Page excerpt:
◆ ◆ ◆
Journalist Amy Lieu is no stranger to this. Although she’s worked for a slew of diverse platforms like NBC Asian America, SoCal Connected, and El Segundo TV, Lieu is taking media representation into her own hands by spearheading her original one-woman multi-platform talk show, #AmyLieuPresents.
She is shaking up the status quo by centering it on a community she sees so often erased from mainstream media narratives: Asian Americans.
We spoke to Amy Lieu about building her own talk show from the ground up, the need for diverse and accurate Asian American representation in media, and how she wants to use her platform to empower Asian Americans and women.
The Tempest: What inspired you to create #AmyLieuPresents?
Amy Lieu: Growing up, the images I saw in movies and TV of Asian Americans were almost always Kung Fu fighters, foreigners, prostitutes or nerds, with women as sexual objects or side characters.
I want to change that. I want to see more positive, normalized characters for Asian Americans and stronger female roles. That’s why I created the #AmyLieuPresents Talk Show.
In your show’s description, you include that it’s from an Asian American woman’s perspective—why do you think this perspective so important?
◆ ◆ ◆
Information:
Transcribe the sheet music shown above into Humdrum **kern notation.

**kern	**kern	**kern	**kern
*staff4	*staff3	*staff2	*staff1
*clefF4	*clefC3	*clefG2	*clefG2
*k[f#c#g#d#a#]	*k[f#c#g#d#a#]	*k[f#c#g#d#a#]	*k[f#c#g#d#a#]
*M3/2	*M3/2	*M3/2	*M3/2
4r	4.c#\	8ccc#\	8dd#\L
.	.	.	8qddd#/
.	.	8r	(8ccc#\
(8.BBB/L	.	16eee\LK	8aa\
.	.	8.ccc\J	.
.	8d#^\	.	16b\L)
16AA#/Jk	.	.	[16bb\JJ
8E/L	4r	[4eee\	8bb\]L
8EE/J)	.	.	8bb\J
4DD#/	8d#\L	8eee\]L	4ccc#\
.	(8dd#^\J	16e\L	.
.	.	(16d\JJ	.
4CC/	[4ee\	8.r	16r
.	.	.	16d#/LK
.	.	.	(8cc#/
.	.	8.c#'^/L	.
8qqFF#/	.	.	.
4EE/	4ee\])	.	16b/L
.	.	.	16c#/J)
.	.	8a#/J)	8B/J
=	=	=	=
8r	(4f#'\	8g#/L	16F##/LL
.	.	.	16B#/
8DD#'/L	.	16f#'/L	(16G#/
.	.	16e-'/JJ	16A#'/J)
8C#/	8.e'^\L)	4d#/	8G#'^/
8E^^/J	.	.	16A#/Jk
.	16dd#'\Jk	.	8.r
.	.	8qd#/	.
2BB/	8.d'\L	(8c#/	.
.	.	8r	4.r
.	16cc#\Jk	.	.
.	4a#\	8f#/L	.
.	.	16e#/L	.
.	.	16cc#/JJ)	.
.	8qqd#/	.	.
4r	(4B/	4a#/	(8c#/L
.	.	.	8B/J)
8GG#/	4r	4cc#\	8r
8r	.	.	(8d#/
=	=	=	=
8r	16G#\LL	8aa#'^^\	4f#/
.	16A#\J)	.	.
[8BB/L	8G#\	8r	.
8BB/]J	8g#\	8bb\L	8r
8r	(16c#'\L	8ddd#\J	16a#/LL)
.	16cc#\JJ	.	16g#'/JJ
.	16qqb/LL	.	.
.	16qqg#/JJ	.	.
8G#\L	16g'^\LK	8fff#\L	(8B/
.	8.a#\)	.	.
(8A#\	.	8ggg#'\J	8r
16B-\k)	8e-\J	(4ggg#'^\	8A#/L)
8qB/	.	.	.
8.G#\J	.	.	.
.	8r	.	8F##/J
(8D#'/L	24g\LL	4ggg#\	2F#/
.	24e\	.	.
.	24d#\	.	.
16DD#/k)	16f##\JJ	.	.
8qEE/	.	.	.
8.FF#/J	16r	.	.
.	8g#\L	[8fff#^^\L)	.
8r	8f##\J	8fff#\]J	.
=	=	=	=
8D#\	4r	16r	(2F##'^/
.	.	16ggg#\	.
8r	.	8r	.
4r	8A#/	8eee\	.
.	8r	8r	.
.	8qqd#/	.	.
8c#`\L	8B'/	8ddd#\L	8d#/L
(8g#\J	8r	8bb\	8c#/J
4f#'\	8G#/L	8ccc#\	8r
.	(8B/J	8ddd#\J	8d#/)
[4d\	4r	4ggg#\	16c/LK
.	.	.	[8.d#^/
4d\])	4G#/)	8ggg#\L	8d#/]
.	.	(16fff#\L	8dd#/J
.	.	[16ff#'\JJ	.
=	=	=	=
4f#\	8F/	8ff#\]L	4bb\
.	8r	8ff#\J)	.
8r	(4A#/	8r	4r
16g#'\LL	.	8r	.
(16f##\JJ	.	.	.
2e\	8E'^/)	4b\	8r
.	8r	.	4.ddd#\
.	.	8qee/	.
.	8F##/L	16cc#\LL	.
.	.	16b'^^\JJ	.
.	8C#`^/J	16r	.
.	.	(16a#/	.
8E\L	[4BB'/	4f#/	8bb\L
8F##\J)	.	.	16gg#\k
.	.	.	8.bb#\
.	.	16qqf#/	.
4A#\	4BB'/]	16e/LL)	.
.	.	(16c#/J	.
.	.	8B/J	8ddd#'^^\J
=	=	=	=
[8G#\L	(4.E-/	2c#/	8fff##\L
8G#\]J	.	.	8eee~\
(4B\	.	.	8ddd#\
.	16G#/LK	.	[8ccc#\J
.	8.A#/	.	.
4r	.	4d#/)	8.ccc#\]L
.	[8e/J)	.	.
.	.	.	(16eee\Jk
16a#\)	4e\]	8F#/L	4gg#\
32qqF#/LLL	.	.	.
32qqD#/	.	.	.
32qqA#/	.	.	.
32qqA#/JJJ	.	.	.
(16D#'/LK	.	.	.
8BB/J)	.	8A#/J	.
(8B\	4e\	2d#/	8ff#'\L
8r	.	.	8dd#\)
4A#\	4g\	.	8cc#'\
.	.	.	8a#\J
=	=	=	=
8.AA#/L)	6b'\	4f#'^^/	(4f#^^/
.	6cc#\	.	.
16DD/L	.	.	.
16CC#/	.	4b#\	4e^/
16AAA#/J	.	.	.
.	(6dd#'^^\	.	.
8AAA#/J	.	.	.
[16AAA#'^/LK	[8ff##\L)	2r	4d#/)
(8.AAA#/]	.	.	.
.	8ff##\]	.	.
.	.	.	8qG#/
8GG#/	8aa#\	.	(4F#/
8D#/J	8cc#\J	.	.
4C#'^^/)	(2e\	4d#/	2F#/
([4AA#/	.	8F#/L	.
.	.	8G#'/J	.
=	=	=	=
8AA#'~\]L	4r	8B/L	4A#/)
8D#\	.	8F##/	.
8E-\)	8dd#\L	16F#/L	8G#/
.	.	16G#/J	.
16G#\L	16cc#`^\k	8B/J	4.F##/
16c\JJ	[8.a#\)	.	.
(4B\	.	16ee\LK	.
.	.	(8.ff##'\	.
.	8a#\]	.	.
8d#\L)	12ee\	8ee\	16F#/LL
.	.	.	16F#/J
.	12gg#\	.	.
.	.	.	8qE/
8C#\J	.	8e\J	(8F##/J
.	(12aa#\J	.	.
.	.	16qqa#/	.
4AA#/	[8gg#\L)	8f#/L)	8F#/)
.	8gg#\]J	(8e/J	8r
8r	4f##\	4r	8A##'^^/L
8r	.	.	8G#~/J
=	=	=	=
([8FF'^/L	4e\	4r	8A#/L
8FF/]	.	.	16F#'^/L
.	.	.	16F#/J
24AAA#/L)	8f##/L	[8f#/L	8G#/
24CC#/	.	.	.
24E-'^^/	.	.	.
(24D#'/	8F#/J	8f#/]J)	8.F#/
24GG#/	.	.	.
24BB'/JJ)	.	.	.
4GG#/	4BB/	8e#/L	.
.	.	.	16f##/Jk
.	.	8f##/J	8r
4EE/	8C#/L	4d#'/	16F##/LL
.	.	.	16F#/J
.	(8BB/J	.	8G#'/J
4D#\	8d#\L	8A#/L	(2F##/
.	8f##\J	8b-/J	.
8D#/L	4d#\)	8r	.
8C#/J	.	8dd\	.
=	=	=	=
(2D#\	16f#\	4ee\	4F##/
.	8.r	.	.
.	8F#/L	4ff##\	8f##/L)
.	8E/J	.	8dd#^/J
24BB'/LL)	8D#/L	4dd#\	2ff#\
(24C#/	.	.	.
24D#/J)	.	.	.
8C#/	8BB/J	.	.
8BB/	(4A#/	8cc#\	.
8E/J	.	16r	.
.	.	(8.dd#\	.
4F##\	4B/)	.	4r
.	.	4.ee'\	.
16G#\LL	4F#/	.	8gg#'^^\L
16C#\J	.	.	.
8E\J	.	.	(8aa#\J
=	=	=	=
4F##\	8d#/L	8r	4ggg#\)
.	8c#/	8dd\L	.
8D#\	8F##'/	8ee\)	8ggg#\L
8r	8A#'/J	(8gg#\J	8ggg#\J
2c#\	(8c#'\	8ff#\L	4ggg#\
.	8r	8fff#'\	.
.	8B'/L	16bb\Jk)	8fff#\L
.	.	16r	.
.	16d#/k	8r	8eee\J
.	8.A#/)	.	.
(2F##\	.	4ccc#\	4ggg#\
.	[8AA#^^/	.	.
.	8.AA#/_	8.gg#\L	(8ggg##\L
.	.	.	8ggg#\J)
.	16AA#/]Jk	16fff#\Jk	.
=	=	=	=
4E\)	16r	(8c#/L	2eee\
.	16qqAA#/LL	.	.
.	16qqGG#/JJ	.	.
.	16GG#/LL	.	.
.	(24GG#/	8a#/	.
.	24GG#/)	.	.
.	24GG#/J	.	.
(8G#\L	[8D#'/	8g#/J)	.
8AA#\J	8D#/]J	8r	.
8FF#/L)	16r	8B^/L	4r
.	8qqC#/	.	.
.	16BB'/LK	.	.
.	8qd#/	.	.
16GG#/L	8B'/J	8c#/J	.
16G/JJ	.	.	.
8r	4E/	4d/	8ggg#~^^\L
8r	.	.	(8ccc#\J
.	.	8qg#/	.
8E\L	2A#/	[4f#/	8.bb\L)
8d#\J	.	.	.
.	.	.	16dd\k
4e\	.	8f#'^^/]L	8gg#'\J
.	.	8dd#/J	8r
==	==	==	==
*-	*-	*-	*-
◆ ◆ ◆
Things to do:
**1.** Set down the passage from the Amy Lieu interview word for word, starting at "She is shaking" and ending at "or side characters.".
**2.** Take the Amy Lieu interview further, picking up right after its last line.

Responses for each task:
**1.**
She is shaking up the status quo by centering it on a community she sees so often erased from mainstream media narratives: Asian Americans.
We spoke to Amy Lieu about building her own talk show from the ground up, the need for diverse and accurate Asian American representation in media, and how she wants to use her platform to empower Asian Americans and women.
The Tempest: What inspired you to create #AmyLieuPresents?
Amy Lieu: Growing up, the images I saw in movies and TV of Asian Americans were almost always Kung Fu fighters, foreigners, prostitutes or nerds, with women as sexual objects or side characters.

**2.**
This perspective is so important because diversity is important. Media should reflect various races, ethnicities, and cultures, not one monolith. When there are different voices in media, it helps fight against oppression. I feel strongly about marginalized communities [like] Asian Americans and women because that’s my background. I’ve even had people tell me that they resonate with my show because I represent them.
You’ve interviewed a diverse array of Asian American guests over the course of your show, but who has been your favorite and why?
If I had to choose one, it would be with my mother about her experience as a refugee of the Vietnam War. My mom recounts how she endured a treacherous boat ride to a refugee camp on Bidong Island. Her boat was attacked by Thai pirates, [who] were very real and had bandannas across their heads with swords and guns. Conditions in the Bidong Island refugee camp in Malaysia were also grueling.
The interview was in the Chinese dialect, Teo-Chew or Chiu-Chow, which originated from Guangdong, a province in Southern China. There is a diaspora of people all over the world [who] speak this dialect.
My mom’s interview had an outpour of positive feedback from the Teo-Chew community. I plan to create more content and videos in Teo-Chew with her. I want to represent this part of my heritage and preserve the dialect.
What do you think makes #AmyLieuPresents different from any talk show out there right now?
I think what makes #AmyLieuPresents different is that it’s grown organically and built from the ground up—all from one person’s dream and passion to change the world. I think it’s rare to find a show that focuses on empowering women with an Asian American perspective. A lot of the dominant voices I hear are from men [who try to] portray women or even Asian and Asian American women.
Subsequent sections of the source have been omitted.